〈A THOUSAND VARIABLES.〉
(c). The next stage in the arithmetic is the number of times {127} the four processes of addition, subtraction, multiplication, and division can be repeated. It is obvious that four different cards thus punched
would give the orders for the four rules of arithmetic.
Now there is no limit to the number of such cards which may be strung together according to the nature of the operations required. Consequently the condition (c) is fulfilled.
(d). The fourth arithmetical condition (d), that the order of succession in which these operations can be varied, is itself unlimited, follows as a matter of course.
The four remaining conditions which must be fulfilled, in order to render the Analytical Engine as general as the science of which it is the powerful executive, relate to algebraic quantities with which it operates.

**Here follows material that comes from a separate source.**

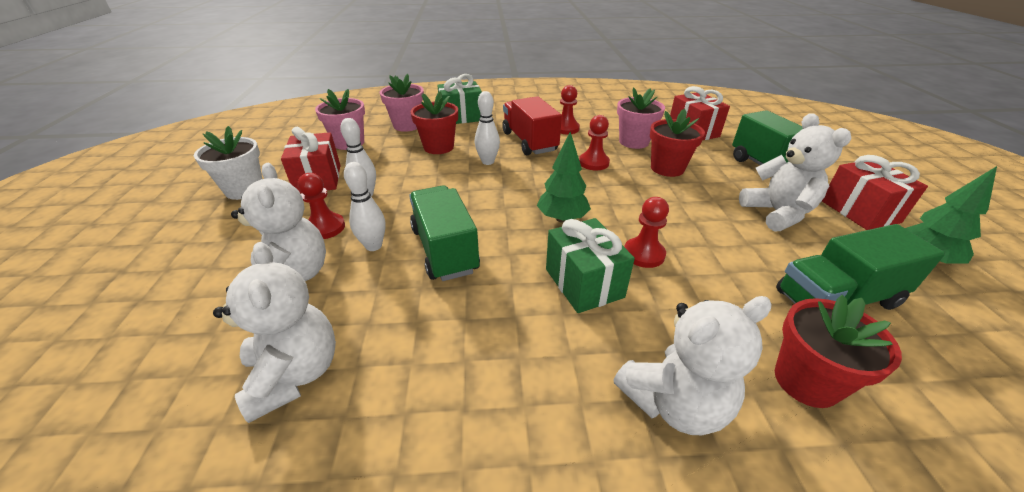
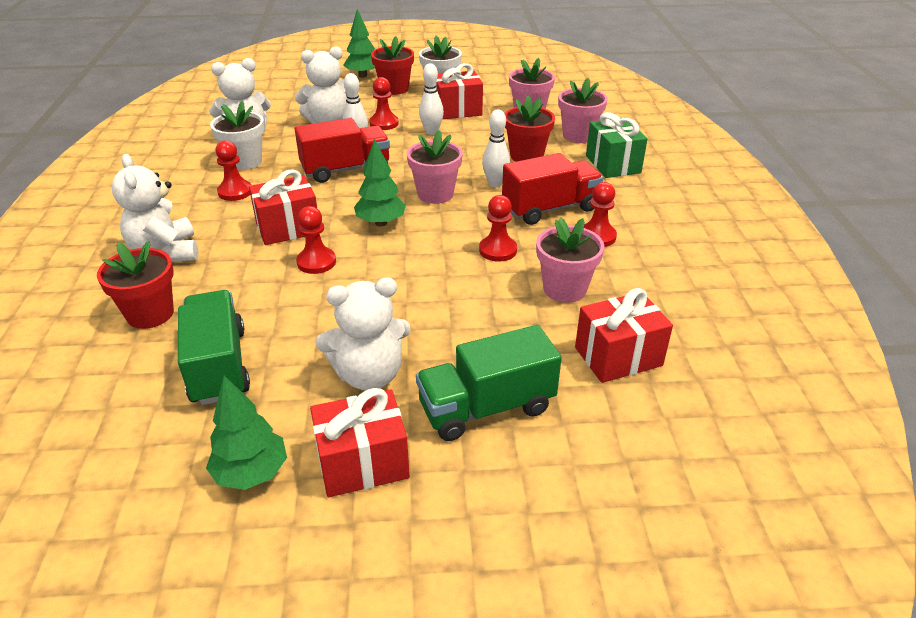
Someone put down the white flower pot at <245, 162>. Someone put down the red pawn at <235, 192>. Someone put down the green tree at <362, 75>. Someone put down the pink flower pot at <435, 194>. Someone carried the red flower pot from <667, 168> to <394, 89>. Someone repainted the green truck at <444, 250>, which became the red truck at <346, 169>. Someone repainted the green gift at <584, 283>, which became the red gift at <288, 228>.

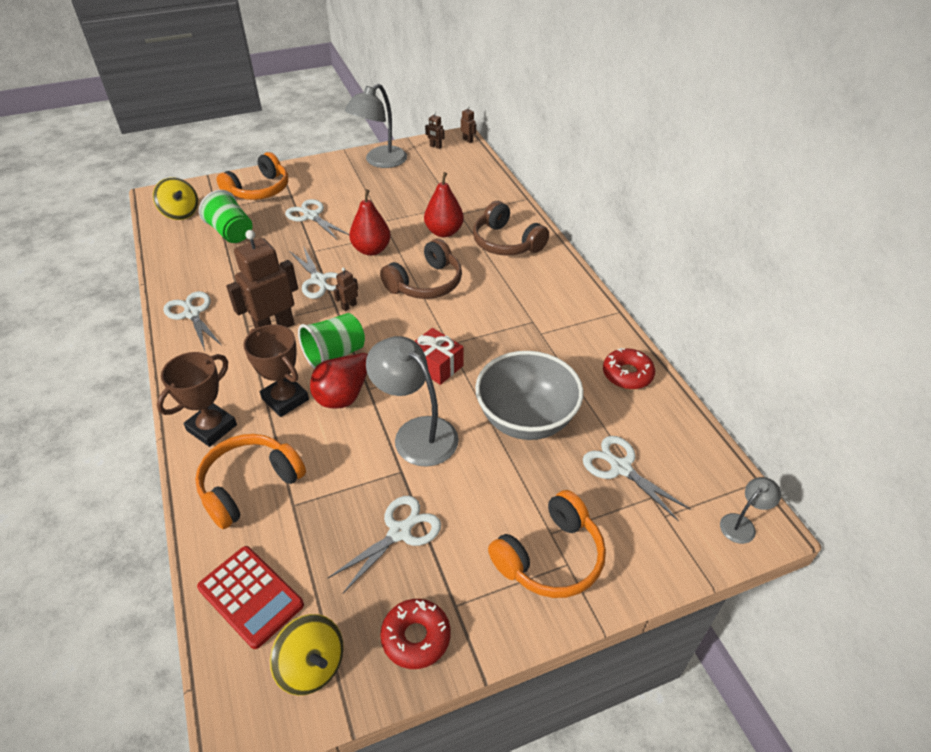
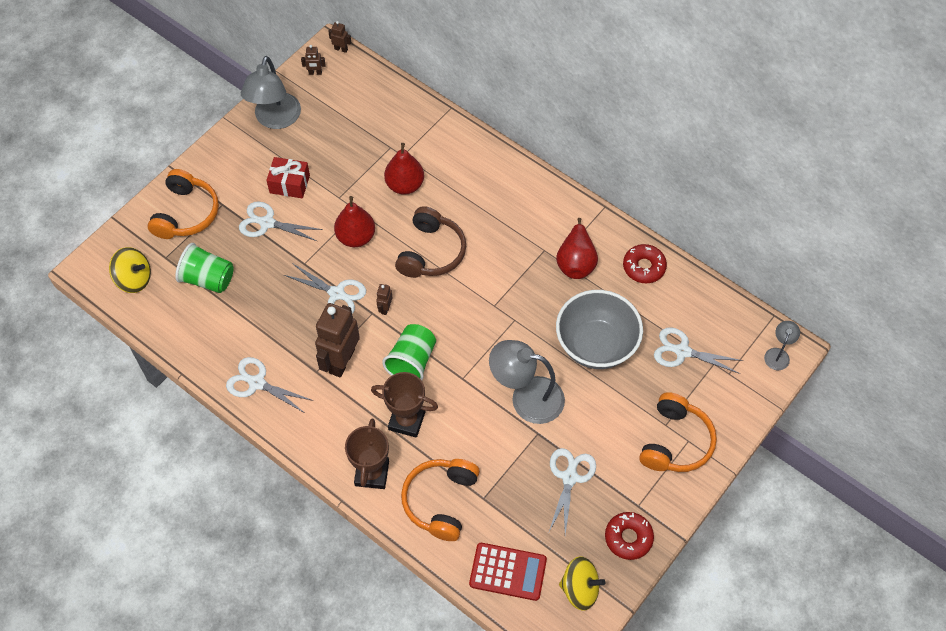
Someone took away the brown headphones at <506, 242>. Someone carried the red pear from <345, 395> to <576, 262>. Someone carried the red gift from <436, 365> to <289, 184>.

The thousand columns, each capable of holding any number of less than fifty-one places of figures, may each represent a constant or a variable quantity. These quantities I have called by the comprehensive title of variables, and have denoted them by Vn, with an index below. In the machine I have designed, n may vary from 0 to 999. But after any one or more columns have been used for variables, if those variables are not required afterwards, they may be printed upon paper, and the columns themselves again used for other variables. In such cases the variables must have a new index; thus, mVn. I propose to make n vary from 0 to 99. If more variables are required, these may be supplied by Variable Cards, which may follow each other in unlimited succession. Each card will cause its symbol to be printed with its proper indices. {128}
For the sake of uniformity, I have used V with as many indices as may be required throughout the Engine. This, however, does not prevent the printed result of a development from being represented by any letters which may be thought to be more convenient. In that part in which the results are printed, type of any form may be used, according to the taste of the proposer of the question.
It thus appears that the two conditions, (e) and (f), which require that the number of constants and of variables should be unlimited, are both fulfilled.